Currently the driver checks the "READ ID Parameter" field directly after
we enabled the feature. If the check fails we return immediately but
leave the ECC on. Now all future read/program cycles goes trough the ecc
and the host nfc gets confused and reports ECC errors.

To address this in a common way we need to turn off the ECC directly
after reading the "READ ID Parameter" and before checking the
"ECC status".

Signed-off-by: Marco Felsch <m.felsch@pengutronix.de>
---
 drivers/mtd/nand/raw/nand_micron.c | 14 +++++++++++---
 1 file changed, 11 insertions(+), 3 deletions(-)

Comments

Miquel Raynal July 26, 2019, 8:28 a.m. UTC | #1
Hi Marco,

+ Richard
+ Working e-mail address for Boris

Marco Felsch <m.felsch@pengutronix.de> wrote on Fri, 26 Jul 2019
09:44:34 +0200:

> Some devices don't support ecc "official". By "official" I mean that the
> feature can be set trough the "SET FEATURE (EFh)" command but isn't
> reported to the "READ ID Parameter Tables". Because the "ECC Field"
> still says that it is disabled.

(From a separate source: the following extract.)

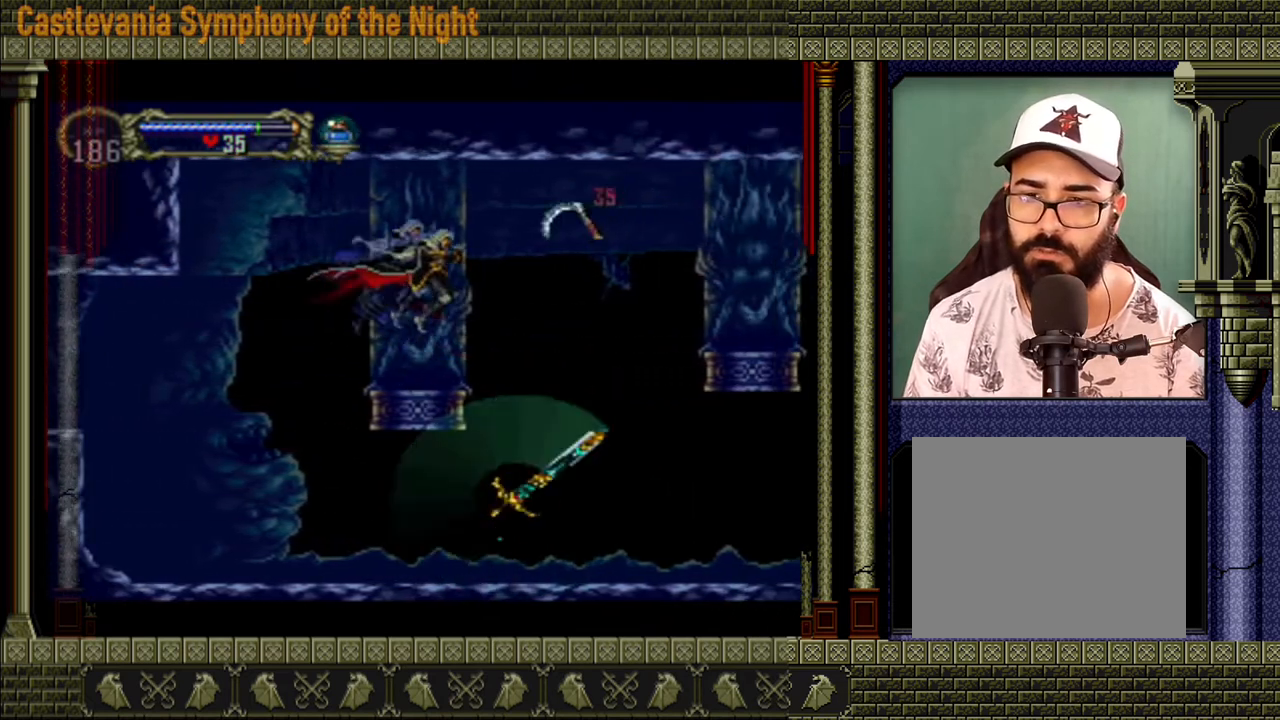
{"buttons": [], "left_stick": "right", "right_stick": "center", "events": []}
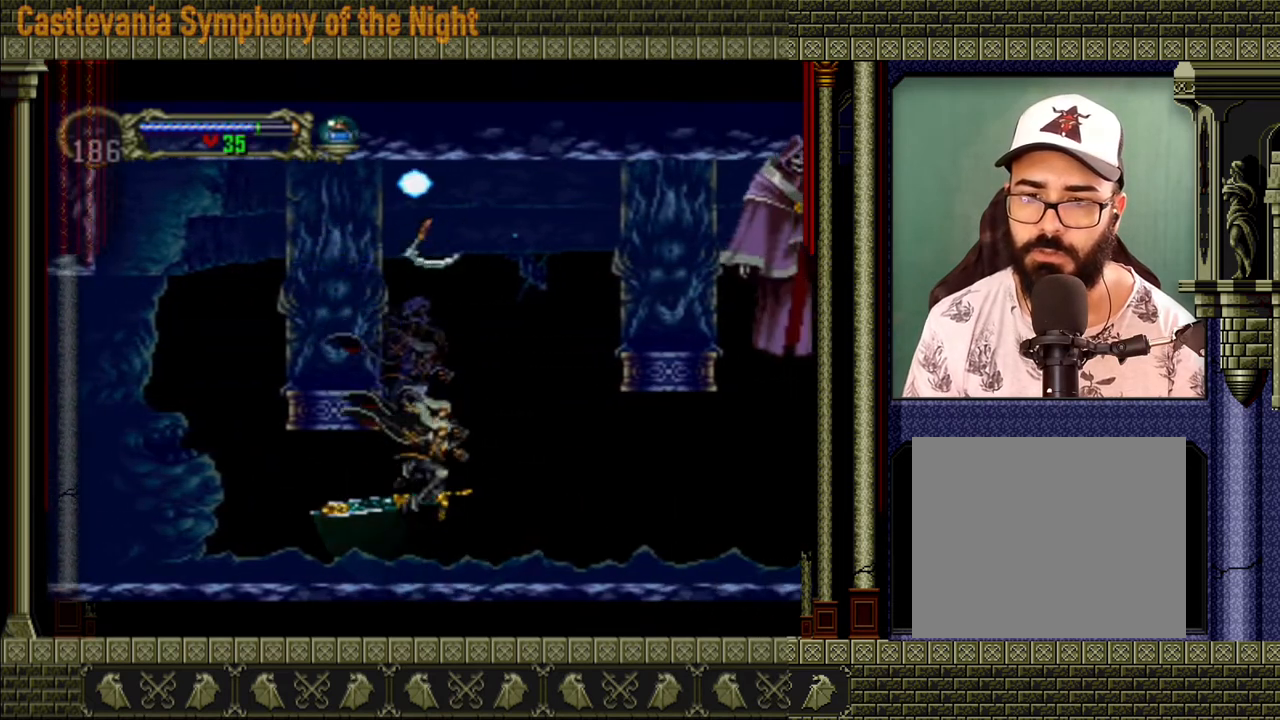
{"buttons": ["A", "X"], "left_stick": "center", "right_stick": "center", "events": [[280, "A", "down"], [480, "X", "down"], [520, "left_stick", "center"]]}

This is applicable at least
> for the MT29F2G08ABAGA and MT29F2G08ABBGA devices. Even worse the
> datasheet describes the ECC feature in chapter "ECC Protection".
> 
> Currently the driver checks the "READ ID Parameter" field directly after
> we enabled the feature. If the check fails we return immediately but
> leave the ECC on. Now all future read/program cycles goes trough the ecc
> and the host nfc gets confused and reports ECC errors.
> 
> To address this in a common way we need to turn off the ECC directly
> after reading the "READ ID Parameter" and before checking the
> "ECC status".
> 
> Signed-off-by: Marco Felsch <m.felsch@pengutronix.de>

Good catch! However you report that on-die ECC correction is working
but you still disable it; any reason to do so ? Would it be better to
actually enable on-die ECC and explicitly mark these two chips as
buggy (see [1] for checking the chip IDs)?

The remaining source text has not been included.